* _Problem_
Everything in the data gets repeated exactly, except for the pictures.

* _Data provided_
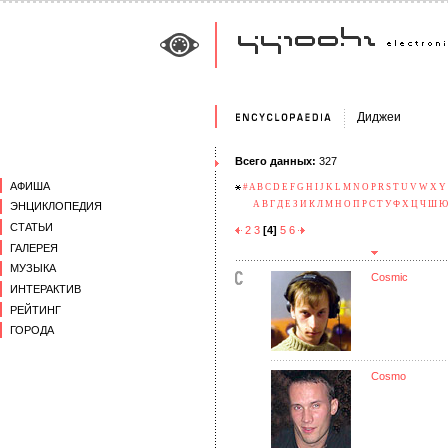
Диджеи
Всего данных:
327
АФИША
#
A
B
C
D
E
F
G
H
I
J
K
L
M
N
O
P
R
S
T
U
V
W
X
Y
А
В
Г
Д
Е
З
И
К
Л
М
Н
О
П
Р
С
Т
У
Ф
Х
Ц
Ч
Ш
Ю
ЭНЦИКЛОПЕДИЯ
СТАТЬИ
2
3
[4]
5
6
ГАЛЕРЕЯ
МУЗЫКА
Cosmic
ИНТЕРАКТИВ
РЕЙТИНГ
ГОРОДА
Cosmo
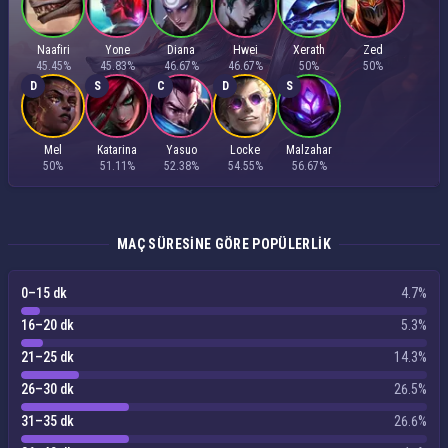
Naafiri
Yone
Diana
Hwei
Xerath
Zed
45.45%
45.83%
46.67%
46.67%
50%
50%
D
S
C
D
S
Mel
Katarina
Yasuo
Locke
Malzahar
50%
51.11%
52.38%
54.55%
56.67%
MAÇ SÜRESINE GÖRE POPÜLERLIK
0–15 dk
4.7%
16–20 dk
5.3%
21–25 dk
14.3%
26–30 dk
26.5%
31–35 dk
26.6%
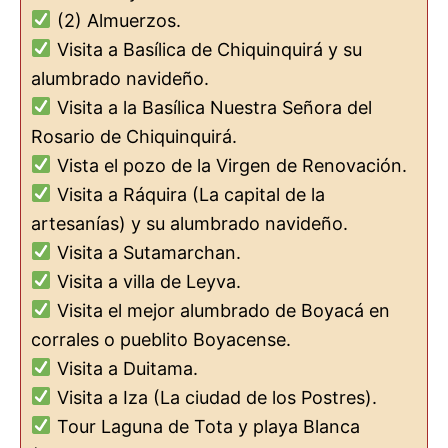
(2) Almuerzos.
Visita a Basílica de Chiquinquirá y su
alumbrado navideño.
Visita a la Basílica Nuestra Señora del
Rosario de Chiquinquirá.
Vista el pozo de la Virgen de Renovación.
Visita a Ráquira (La capital de la
artesanías) y su alumbrado navideño.
Visita a Sutamarchan.
Visita a villa de Leyva.
Visita el mejor alumbrado de Boyacá en
corrales o pueblito Boyacense.
Visita a Duitama.
Visita a Iza (La ciudad de los Postres).
Tour Laguna de Tota y playa Blanca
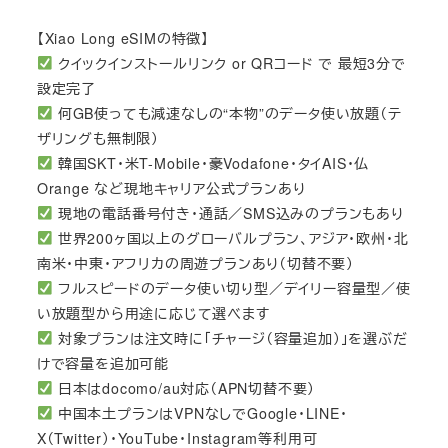
【Xiao Long eSIMの特徴】
クイックインストールリンク or QRコード で 最短3分で
設定完了
何GB使っても減速なしの“本物”のデータ使い放題（テ
ザリングも無制限）
韓国SKT・米T-Mobile・豪Vodafone・タイAIS・仏
Orange など現地キャリア公式プランあり
現地の電話番号付き・通話／SMS込みのプランもあり
世界200ヶ国以上のグローバルプラン、アジア・欧州・北
南米・中東・アフリカの周遊プランあり（切替不要）
フルスピードのデータ使い切り型／デイリー容量型／使
い放題型から用途に応じて選べます
対象プランは注文時に「チャージ（容量追加）」を選ぶだ
けで容量を追加可能
日本はdocomo/au対応（APN切替不要）
中国本土プランはVPNなしでGoogle・LINE・
X（Twitter）・YouTube・Instagram等利用可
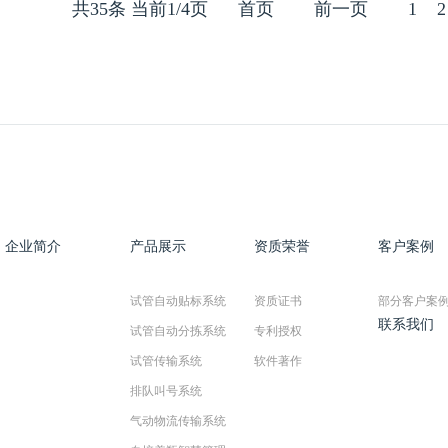
共35条 当前1/4页
首页
前一页
1
2
企业简介
产品展示
资质荣誉
客户案例
试管自动贴标系统
资质证书
部分客户案
联系我们
试管自动分拣系统
专利授权
试管传输系统
软件著作
排队叫号系统
气动物流传输系统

* _Result_
Диджеи
Всего данных:
327
АФИША
#
A
B
C
D
E
F
G
H
I
J
K
L
M
N
O
P
R
S
T
U
V
W
X
Y
А
В
Г
Д
Е
З
И
К
Л
М
Н
О
П
Р
С
Т
У
Ф
Х
Ц
Ч
Ш
Ю
ЭНЦИКЛОПЕДИЯ
СТАТЬИ
2
3
[4]
5
6
ГАЛЕРЕЯ
МУЗЫКА
Cosmic
ИНТЕРАКТИВ
РЕЙТИНГ
ГОРОДА
Cosmo
Naafiri
Yone
Diana
Hwei
Xerath
Zed
45.45%
45.83%
46.67%
46.67%
50%
50%
D
S
C
D
S
Mel
Katarina
Yasuo
Locke
Malzahar
50%
51.11%
52.38%
54.55%
56.67%
MAÇ SÜRESINE GÖRE POPÜLERLIK
0–15 dk
4.7%
16–20 dk
5.3%
21–25 dk
14.3%
26–30 dk
26.5%
31–35 dk
26.6%
(2) Almuerzos.
Visita a Basílica de Chiquinquirá y su
alumbrado navideño.
Visita a la Basílica Nuestra Señora del
Rosario de Chiquinquirá.
Vista el pozo de la Virgen de Renovación.
Visita a Ráquira (La capital de la
artesanías) y su alumbrado navideño.
Visita a Sutamarchan.
Visita a villa de Leyva.
Visita el mejor alumbrado de Boyacá en
corrales o pueblito Boyacense.
Visita a Duitama.
Visita a Iza (La ciudad de los Postres).
Tour Laguna de Tota y playa Blanca
【Xiao Long eSIMの特徴】
クイックインストールリンク or QRコード で 最短3分で
設定完了
何GB使っても減速なしの“本物”のデータ使い放題（テ
ザリングも無制限）
韓国SKT・米T-Mobile・豪Vodafone・タイAIS・仏
Orange など現地キャリア公式プランあり
現地の電話番号付き・通話／SMS込みのプランもあり
世界200ヶ国以上のグローバルプラン、アジア・欧州・北
南米・中東・アフリカの周遊プランあり（切替不要）
フルスピードのデータ使い切り型／デイリー容量型／使
い放題型から用途に応じて選べます
対象プランは注文時に「チャージ（容量追加）」を選ぶだ
けで容量を追加可能
日本はdocomo/au対応（APN切替不要）
中国本土プランはVPNなしでGoogle・LINE・
X（Twitter）・YouTube・Instagram等利用可
共35条 当前1/4页
首页
前一页
1
2
企业简介
产品展示
资质荣誉
客户案例
试管自动贴标系统
资质证书
部分客户案
联系我们
试管自动分拣系统
专利授权
试管传输系统
软件著作
排队叫号系统
气动物流传输系统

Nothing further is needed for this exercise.